* _WORK REQUIRED_
Each line in the listing is to be restated exactly.

* _DATASET SECTION_

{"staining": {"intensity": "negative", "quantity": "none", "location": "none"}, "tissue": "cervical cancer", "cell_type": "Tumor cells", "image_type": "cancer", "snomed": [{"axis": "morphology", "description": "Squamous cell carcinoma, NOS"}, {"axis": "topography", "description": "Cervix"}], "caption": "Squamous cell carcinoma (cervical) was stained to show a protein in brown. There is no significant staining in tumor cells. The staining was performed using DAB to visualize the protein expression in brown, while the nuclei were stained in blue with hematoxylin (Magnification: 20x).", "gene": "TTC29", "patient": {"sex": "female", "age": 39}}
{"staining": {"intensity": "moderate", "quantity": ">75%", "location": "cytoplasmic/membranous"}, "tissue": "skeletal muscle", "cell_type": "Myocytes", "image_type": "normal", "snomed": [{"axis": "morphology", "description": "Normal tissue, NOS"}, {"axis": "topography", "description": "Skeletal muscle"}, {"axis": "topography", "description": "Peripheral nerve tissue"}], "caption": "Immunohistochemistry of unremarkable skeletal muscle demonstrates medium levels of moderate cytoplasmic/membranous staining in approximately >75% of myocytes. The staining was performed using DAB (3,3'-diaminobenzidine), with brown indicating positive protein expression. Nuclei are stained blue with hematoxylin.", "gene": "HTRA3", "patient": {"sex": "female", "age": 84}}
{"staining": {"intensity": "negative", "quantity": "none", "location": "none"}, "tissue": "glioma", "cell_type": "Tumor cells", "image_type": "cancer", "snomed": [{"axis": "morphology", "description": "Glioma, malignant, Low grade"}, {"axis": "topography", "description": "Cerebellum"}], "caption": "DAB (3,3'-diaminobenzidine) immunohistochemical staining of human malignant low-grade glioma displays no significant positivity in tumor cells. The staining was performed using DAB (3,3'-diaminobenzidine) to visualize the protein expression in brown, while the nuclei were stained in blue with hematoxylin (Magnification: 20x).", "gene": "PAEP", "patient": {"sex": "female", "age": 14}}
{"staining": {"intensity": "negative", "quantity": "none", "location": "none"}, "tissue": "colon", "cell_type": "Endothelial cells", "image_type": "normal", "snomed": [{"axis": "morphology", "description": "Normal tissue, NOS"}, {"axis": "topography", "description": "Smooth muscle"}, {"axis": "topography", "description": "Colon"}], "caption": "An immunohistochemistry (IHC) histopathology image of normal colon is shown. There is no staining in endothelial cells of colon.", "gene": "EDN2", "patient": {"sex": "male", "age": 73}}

* _EXPECTED OUTPUT_
{"staining": {"intensity": "negative", "quantity": "none", "location": "none"}, "tissue": "cervical cancer", "cell_type": "Tumor cells", "image_type": "cancer", "snomed": [{"axis": "morphology", "description": "Squamous cell carcinoma, NOS"}, {"axis": "topography", "description": "Cervix"}], "caption": "Squamous cell carcinoma (cervical) was stained to show a protein in brown. There is no significant staining in tumor cells. The staining was performed using DAB to visualize the protein expression in brown, while the nuclei were stained in blue with hematoxylin (Magnification: 20x).", "gene": "TTC29", "patient": {"sex": "female", "age": 39}}
{"staining": {"intensity": "moderate", "quantity": ">75%", "location": "cytoplasmic/membranous"}, "tissue": "skeletal muscle", "cell_type": "Myocytes", "image_type": "normal", "snomed": [{"axis": "morphology", "description": "Normal tissue, NOS"}, {"axis": "topography", "description": "Skeletal muscle"}, {"axis": "topography", "description": "Peripheral nerve tissue"}], "caption": "Immunohistochemistry of unremarkable skeletal muscle demonstrates medium levels of moderate cytoplasmic/membranous staining in approximately >75% of myocytes. The staining was performed using DAB (3,3'-diaminobenzidine), with brown indicating positive protein expression. Nuclei are stained blue with hematoxylin.", "gene": "HTRA3", "patient": {"sex": "female", "age": 84}}
{"staining": {"intensity": "negative", "quantity": "none", "location": "none"}, "tissue": "glioma", "cell_type": "Tumor cells", "image_type": "cancer", "snomed": [{"axis": "morphology", "description": "Glioma, malignant, Low grade"}, {"axis": "topography", "description": "Cerebellum"}], "caption": "DAB (3,3'-diaminobenzidine) immunohistochemical staining of human malignant low-grade glioma displays no significant positivity in tumor cells. The staining was performed using DAB (3,3'-diaminobenzidine) to visualize the protein expression in brown, while the nuclei were stained in blue with hematoxylin (Magnification: 20x).", "gene": "PAEP", "patient": {"sex": "female", "age": 14}}
{"staining": {"intensity": "negative", "quantity": "none", "location": "none"}, "tissue": "colon", "cell_type": "Endothelial cells", "image_type": "normal", "snomed": [{"axis": "morphology", "description": "Normal tissue, NOS"}, {"axis": "topography", "description": "Smooth muscle"}, {"axis": "topography", "description": "Colon"}], "caption": "An immunohistochemistry (IHC) histopathology image of normal colon is shown. There is no staining in endothelial cells of colon.", "gene": "EDN2", "patient": {"sex": "male", "age": 73}}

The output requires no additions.